- TASK TO CARRY OUT:
No pictures, no extra lines: copy exactly from the line with "website activity, including ga" through the end of the entries.

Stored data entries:
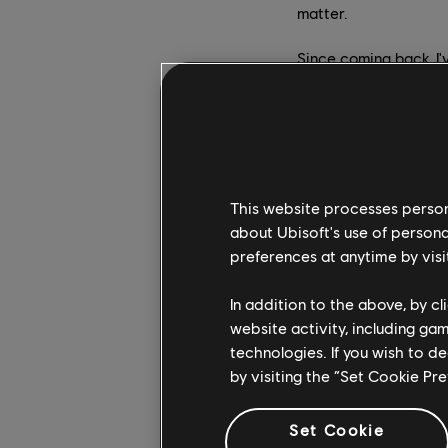
matter.
Since coming back, I'
evolution. It's clear
reach its full potenti
Christophe Derennes
while remaining loyal
players. When we look
This website processes persona
we can see that they 
about Ubisoft's use of persona
to us. We will keep e
preferences at anytime by visi
In the lead-up to Ubi
In addition to the above, by c
while building on soli
website activity, including ga
and a formidable chall
technologies. If you wish to d
pivotal moment for th
by visiting the “Set Cookie Pr
success in delivering
Set Cookie
How will you be dividi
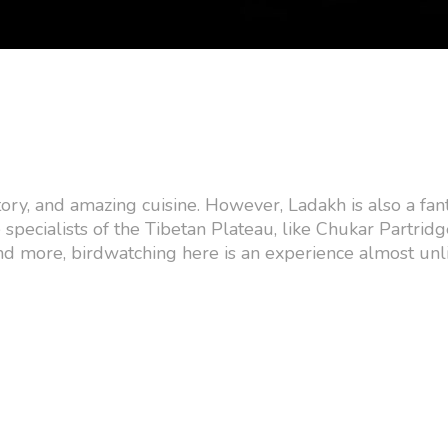
tory, and amazing cuisine. However, Ladakh is also a fant
 specialists of the Tibetan Plateau, like Chukar Partrid
d more, birdwatching here is an experience almost unl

- YOUR RESPONSE:
website activity, including ga
and a formidable chall
technologies. If you wish to d
pivotal moment for th
by visiting the “Set Cookie Pr
success in delivering
Set Cookie
How will you be dividi
tory, and amazing cuisine. However, Ladakh is also a fant
 specialists of the Tibetan Plateau, like Chukar Partrid
d more, birdwatching here is an experience almost unl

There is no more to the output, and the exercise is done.